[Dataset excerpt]
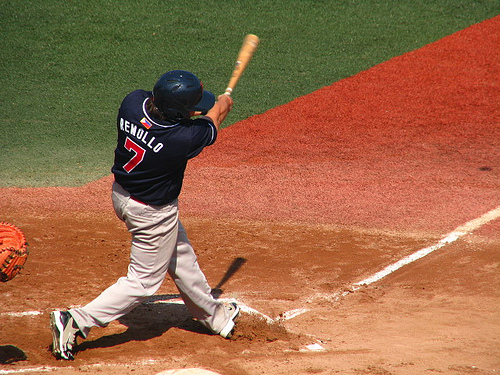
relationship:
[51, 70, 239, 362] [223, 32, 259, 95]
batter swinging bat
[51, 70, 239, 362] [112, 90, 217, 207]
batter has jersey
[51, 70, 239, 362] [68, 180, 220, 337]
batter wearing pants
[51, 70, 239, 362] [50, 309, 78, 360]
batter wearing shoe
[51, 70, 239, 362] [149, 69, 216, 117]
batter wearing helmet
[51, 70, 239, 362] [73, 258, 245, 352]
batter has shadow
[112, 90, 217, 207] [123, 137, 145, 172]
jersey has number 7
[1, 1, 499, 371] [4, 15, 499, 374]
field has sand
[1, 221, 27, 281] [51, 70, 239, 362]
glove behind batter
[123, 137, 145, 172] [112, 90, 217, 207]
number 7 on back of jersey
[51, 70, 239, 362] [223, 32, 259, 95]
batter using bat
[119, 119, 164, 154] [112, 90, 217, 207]
name on back of jersey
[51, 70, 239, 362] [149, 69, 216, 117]
batter has helmet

Exercise task: Update the records above by changing "relationship" to "relation" and leaving everything else as it is. Give all the records again without the pictures.

Full output:
relation:
[51, 70, 239, 362] [223, 32, 259, 95]
batter swinging bat
[51, 70, 239, 362] [112, 90, 217, 207]
batter has jersey
[51, 70, 239, 362] [68, 180, 220, 337]
batter wearing pants
[51, 70, 239, 362] [50, 309, 78, 360]
batter wearing shoe
[51, 70, 239, 362] [149, 69, 216, 117]
batter wearing helmet
[51, 70, 239, 362] [73, 258, 245, 352]
batter has shadow
[112, 90, 217, 207] [123, 137, 145, 172]
jersey has number 7
[1, 1, 499, 371] [4, 15, 499, 374]
field has sand
[1, 221, 27, 281] [51, 70, 239, 362]
glove behind batter
[123, 137, 145, 172] [112, 90, 217, 207]
number 7 on back of jersey
[51, 70, 239, 362] [223, 32, 259, 95]
batter using bat
[119, 119, 164, 154] [112, 90, 217, 207]
name on back of jersey
[51, 70, 239, 362] [149, 69, 216, 117]
batter has helmet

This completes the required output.